• _WORK REQUIRED_: Write the listing out again, exactly as it reads below.

• _DATA SHOWN_:
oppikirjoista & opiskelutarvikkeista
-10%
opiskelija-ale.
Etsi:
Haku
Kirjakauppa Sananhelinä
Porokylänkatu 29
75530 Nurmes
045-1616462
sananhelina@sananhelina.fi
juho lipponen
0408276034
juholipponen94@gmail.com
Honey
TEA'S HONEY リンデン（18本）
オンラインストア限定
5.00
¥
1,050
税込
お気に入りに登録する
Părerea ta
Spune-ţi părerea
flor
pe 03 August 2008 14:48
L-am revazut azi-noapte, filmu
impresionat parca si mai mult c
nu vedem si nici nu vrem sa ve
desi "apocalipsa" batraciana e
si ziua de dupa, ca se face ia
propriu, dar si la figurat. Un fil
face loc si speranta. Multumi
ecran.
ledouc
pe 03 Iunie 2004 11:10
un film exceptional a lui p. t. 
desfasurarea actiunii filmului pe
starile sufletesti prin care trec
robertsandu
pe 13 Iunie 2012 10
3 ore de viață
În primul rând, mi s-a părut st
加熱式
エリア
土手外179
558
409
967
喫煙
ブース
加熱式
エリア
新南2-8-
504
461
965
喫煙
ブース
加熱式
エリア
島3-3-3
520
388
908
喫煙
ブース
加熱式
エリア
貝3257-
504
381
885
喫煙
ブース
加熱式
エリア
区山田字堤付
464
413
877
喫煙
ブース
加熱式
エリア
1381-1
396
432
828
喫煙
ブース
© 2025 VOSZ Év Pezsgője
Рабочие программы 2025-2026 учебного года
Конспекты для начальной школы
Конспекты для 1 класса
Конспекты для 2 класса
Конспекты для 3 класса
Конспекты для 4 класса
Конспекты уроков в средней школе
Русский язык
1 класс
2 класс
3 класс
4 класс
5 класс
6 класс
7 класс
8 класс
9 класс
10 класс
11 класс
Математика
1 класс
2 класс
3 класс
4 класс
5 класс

• _SOLUTION TO THE PROBLEM_:
oppikirjoista & opiskelutarvikkeista
-10%
opiskelija-ale.
Etsi:
Haku
Kirjakauppa Sananhelinä
Porokylänkatu 29
75530 Nurmes
045-1616462
sananhelina@sananhelina.fi
juho lipponen
0408276034
juholipponen94@gmail.com
Honey
TEA'S HONEY リンデン（18本）
オンラインストア限定
5.00
¥
1,050
税込
お気に入りに登録する
Părerea ta
Spune-ţi părerea
flor
pe 03 August 2008 14:48
L-am revazut azi-noapte, filmu
impresionat parca si mai mult c
nu vedem si nici nu vrem sa ve
desi "apocalipsa" batraciana e
si ziua de dupa, ca se face ia
propriu, dar si la figurat. Un fil
face loc si speranta. Multumi
ecran.
ledouc
pe 03 Iunie 2004 11:10
un film exceptional a lui p. t. 
desfasurarea actiunii filmului pe
starile sufletesti prin care trec
robertsandu
pe 13 Iunie 2012 10
3 ore de viață
În primul rând, mi s-a părut st
加熱式
エリア
土手外179
558
409
967
喫煙
ブース
加熱式
エリア
新南2-8-
504
461
965
喫煙
ブース
加熱式
エリア
島3-3-3
520
388
908
喫煙
ブース
加熱式
エリア
貝3257-
504
381
885
喫煙
ブース
加熱式
エリア
区山田字堤付
464
413
877
喫煙
ブース
加熱式
エリア
1381-1
396
432
828
喫煙
ブース
© 2025 VOSZ Év Pezsgője
Рабочие программы 2025-2026 учебного года
Конспекты для начальной школы
Конспекты для 1 класса
Конспекты для 2 класса
Конспекты для 3 класса
Конспекты для 4 класса
Конспекты уроков в средней школе
Русский язык
1 класс
2 класс
3 класс
4 класс
5 класс
6 класс
7 класс
8 класс
9 класс
10 класс
11 класс
Математика
1 класс
2 класс
3 класс
4 класс
5 класс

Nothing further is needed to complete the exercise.